Blessé, Ju vient chercher mon approbation du regard. Je lui fais comprendre que nous sommes de trop, à présent. Il secoue la tête, révolté, mais obtempère tout de même. Alors que nous grimpons les escaliers, il m'interroge :
— C'est son mec ?
— Son ex.
— Qu'est-ce qu'il te voulait ? Pourquoi il t'a agrippée ?
— Il cherchait mon aide et ne l'a pas obtenue.
Je préfère rester vague, refusant de mentir à mon ami sans pour autant trop en dévoiler à propos de Laëti.
— Elle ne risque rien là, avec lui ? s'enquiert-il alors que nous gagnons la cuisine.
Isis nous y attend, sagement assise sur le linoléum. Adorable.
— Non, je ne pense pas, mais on va quand même les garder à l'œil, dis-je tout en emprisonnant des glaçons dans un torchon. Benoît était en train de s'excuser quand tu es descendu. Il s'est complètement métamorphosé dès qu'il l'a vue... Il... Il est fou amoureux d'elle.
Je lui donne ma poche de glace improvisée et l'observe. Mon ami ferme les yeux sous l'effet combiné du soulagement et de la douleur lorsque le froid entre en contact avec son nez.
— Fou, ça je l'avais remarqué, conclut-il.
Puis n'y tenant pas davantage, nous nous dirigeons vers la fenêtre pour surveiller la scène. Ben et ma meilleure amie se disputent dans la rue. Tandis qu'elle apparaît dans une colère noire, lui semble vraiment effondré.
— Tu crois que tu as le nez cassé ? demandé-je en posant ma main sur le bras de mon ami.
— Non, mais il est bien talé...
— Qu'est-ce qui se passe ? intervient soudain une voix derrière nous.
J'avais complètement oublié la conquête de Julien. Bien qu'elle ne soit pas responsable des derniers événements, je ne suis pas spécialement d'humeur à sympathiser avec une inconnue. Et encore moins à lui apprendre quoi que ce soit sur la situation.

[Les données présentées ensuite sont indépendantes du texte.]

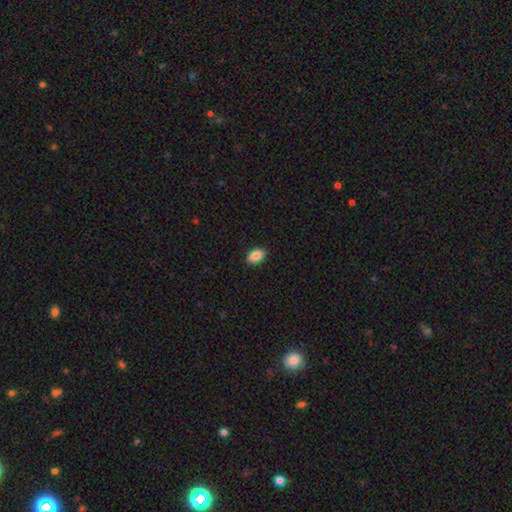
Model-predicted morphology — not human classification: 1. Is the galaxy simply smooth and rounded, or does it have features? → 89% smooth, 7% star or artifact, 4% featured or disk.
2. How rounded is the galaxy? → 89% in between, 9% round, 2% cigar-shaped.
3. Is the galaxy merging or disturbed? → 90% none, 7% minor disturbance, 2% major disturbance, 1% merger.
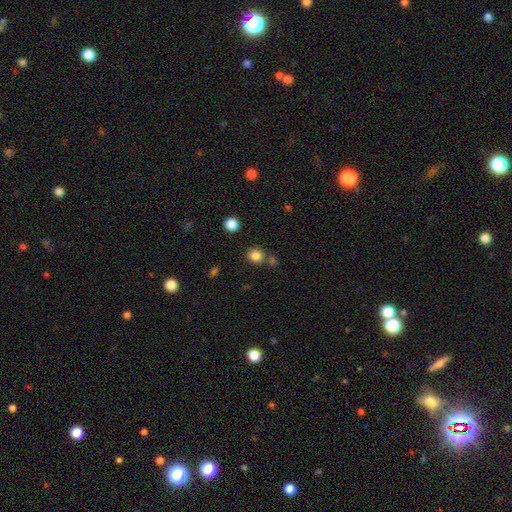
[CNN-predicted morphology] Overall: smooth (83%). How rounded: round (77%). Merging: none (70%).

Elle est en train d'approcher de la fenêtre, seulement vêtue d'un long T-shirt appartenant à Julien, lorsque je me retourne. Ses cheveux blonds tombent sur ses reins et encadrent un doux visage aux grands yeux marron.
— Une embrouille avec l'ex de Laëti, lui répond Julien. Tu veux manger quelque chose, Clémence ?
Comme je suis exténuée et mal gracieuse, je décide de ne pas me mêler de la conversation sans avoir bu un café avant. Une fois la machine en marche, je vais enfin m'occuper d'Isis. La petite chatte me salue en frottant sa tête contre ma paume tandis que je la caresse.
— À propos de quoi ? s'informe la jeune femme en éludant la question de Julien.
— Pas la moindre idée.
— Ça fait combien de temps qu'ils sont séparés ? Ils vont se remettre ensemble ?
Mais quelle curieuse, celle-là, elle est enquêtrice à la PJ ou quoi ?
— Je n'en sais rien, souffle Julien, agacé.
À mon avis, Clémence ne va pas revenir de sitôt ici, parce que pour mettre Ju si rapidement en rogne, il faut quand même y aller.
Après leur avoir servi du café, je disparais dans ma chambre avec ma tasse, Isis sur les talons. Abandonnant mon mug sur ma table de chevet, je pose ma petite protégée sur le lit et m'allonge à côté d'elle pour la contempler.
Il n'y a rien de plus fascinant au monde qu'un chat. Même lorsqu'il s'adonne à ses rituels les plus triviaux, les plus naturels, il n'en demeure pas moins captivant et nous dérobe, à son insu, toute notre attention. La plus somptueuse des créations paraît fade, comparée à lui, car un chat rayonne de splendeur sans en avoir ni conscience, ni envie. Une telle noblesse ne peut être qu'apparence. Non. Elle provient forcément de l'âme.